Well in the summer of
1999 my family once again ventured to the beach, as we
always did for our annual summer vacation. I was
especially looking forward to this vacation because for
a year I had been struggling with feeling empty not
really knowing what I wanted to do with the rest of my
life.
I had become very
frustrated because by most "worldly standards"

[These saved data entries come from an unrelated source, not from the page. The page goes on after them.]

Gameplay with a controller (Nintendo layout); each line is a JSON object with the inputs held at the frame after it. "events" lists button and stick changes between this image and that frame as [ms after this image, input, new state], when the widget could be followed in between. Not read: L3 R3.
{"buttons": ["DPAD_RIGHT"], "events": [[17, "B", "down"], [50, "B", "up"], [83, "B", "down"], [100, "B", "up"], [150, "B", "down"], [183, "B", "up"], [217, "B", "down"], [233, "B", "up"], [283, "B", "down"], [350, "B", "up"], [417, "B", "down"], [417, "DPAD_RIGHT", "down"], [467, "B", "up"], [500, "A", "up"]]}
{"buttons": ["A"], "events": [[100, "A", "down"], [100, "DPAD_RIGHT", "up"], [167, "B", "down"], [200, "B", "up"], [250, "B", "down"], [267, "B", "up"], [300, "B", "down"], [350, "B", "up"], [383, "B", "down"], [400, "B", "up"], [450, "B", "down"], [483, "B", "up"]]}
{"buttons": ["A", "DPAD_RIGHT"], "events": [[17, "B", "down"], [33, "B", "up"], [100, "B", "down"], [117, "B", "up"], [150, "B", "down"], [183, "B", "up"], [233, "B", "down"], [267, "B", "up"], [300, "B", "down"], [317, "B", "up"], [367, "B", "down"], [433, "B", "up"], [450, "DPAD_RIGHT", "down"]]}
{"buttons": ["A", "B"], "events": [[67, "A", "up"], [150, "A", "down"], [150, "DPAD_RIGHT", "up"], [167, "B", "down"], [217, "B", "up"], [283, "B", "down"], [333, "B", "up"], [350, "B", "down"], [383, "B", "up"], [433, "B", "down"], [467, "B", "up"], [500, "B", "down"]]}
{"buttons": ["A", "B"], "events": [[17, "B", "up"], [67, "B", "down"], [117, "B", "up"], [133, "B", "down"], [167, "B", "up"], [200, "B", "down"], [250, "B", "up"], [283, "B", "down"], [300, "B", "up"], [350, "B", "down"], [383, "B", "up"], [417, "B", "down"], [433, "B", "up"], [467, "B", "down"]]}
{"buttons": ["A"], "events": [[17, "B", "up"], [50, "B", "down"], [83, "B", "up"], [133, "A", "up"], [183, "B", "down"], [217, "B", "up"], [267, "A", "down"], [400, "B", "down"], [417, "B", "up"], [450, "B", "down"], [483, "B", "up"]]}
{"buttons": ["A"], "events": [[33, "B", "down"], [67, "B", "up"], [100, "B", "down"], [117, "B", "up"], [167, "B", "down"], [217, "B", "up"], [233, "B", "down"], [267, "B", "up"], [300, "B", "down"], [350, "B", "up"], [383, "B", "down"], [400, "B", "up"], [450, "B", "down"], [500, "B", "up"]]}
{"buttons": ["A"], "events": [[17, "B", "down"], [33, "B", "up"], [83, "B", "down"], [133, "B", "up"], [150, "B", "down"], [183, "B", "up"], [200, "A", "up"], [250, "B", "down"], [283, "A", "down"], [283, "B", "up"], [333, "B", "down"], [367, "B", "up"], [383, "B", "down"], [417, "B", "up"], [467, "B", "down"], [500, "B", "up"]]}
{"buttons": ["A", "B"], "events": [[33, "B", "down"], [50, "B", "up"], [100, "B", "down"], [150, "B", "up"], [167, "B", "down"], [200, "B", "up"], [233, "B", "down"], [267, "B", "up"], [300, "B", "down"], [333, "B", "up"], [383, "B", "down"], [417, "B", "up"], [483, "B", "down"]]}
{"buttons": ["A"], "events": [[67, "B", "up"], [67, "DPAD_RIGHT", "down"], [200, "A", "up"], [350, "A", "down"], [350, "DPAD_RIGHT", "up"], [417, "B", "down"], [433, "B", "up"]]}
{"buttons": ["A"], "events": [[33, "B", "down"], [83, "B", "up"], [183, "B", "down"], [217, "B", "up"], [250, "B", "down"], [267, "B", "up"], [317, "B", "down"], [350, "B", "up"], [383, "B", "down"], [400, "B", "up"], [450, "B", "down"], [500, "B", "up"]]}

I was very successful. I had a successful professional
life, a wonderful family, and seem to have what most
people strive for. What more could there be and what
could possibly be missing. My frustration grew and grew,
and was taking a toll on me. I experienced restless
sleep every night, a feeling of inadequacy, and
self-doubt. I just felt unfulfilled and felt something
was missing in my life.
But being the proud
person I am, the man that can resolve any problem, I
kept trying to figure this out on my own. Once again I
believe God was trying to get through to me. He was
trying to get my attention, he was nudging me. Anyway, I
was bound and determined to figure out what was
bothering me. I figured a vacation was just what I
needed to sort everything out.
So that summer as we
arrived at the beach I once again did what I had done
every year since John's death. The first day on the
beach, I stood on top of the sand dune, faced the ocean,
looked to the heavens with out stretched arms and asked,
"John, is this year I find our shell?"
This year, while I was
standing there, without really thinking about it I also
started to pray "God I am frustrated with what I am
doing with my life and don't know why. I need your help
so I am turning my life over to you. You lead and I will
follow."
Following that quick
prayer I walked down to the beach to join my family and
friends where they had set up our towels and chairs. My
boys, as they usually were, were down in the water
playing so I went down and stood in the water with Susan
to watch them. I waded into the water just far enough so
the waves would break at my knees. As I stood there
watching the boys I felt something hit my leg. It
startled me and I jumped thinking it was a crab or some
other sea creature attacking me.
When I looked down to
see what it was I saw a white object next to my foot so
I quickly bent down to grab it before it washed back out
to sea. To
my amazement that object was this conch shell.
Needless to say I was
very excited.
As I walked back to our
beach towels with the shell I remembered the prayer I
had said earlier. As I stood looking at the shell I was
overcome with this indescribable feeling, I truly felt
the presence of the Holy Spirit throughout my body. I
immediately knew that the shell in my hand was God's
invitation for me to open my heart to Him, to leave the
nest and to fly. At that moment I knew God was there
with me, he was there to help; all I had to do was turn
my life over to Him and fly.
For the rest of our
vacation my mind was filled with thoughts of nothing but
becoming a pastor. God used this moment to call me, to
reveal his plan to me. The key was I had to surrender
myself to him, trust him, and open my heart to let him
in. By the way this conch shell was the only shell of
any kind we found the entire week, and I've never found
another one since.
Now my spiritual
journey much like most peoples has been filled with
peaks and valleys, and long and winding roads. But
without exception I find that when I stop asking God how
he can fit into my agenda, and ask God how I can fit
into his agenda I tend to walk a straighter path.
Now it's not without
it's challenges and I clearly remain a work in progress.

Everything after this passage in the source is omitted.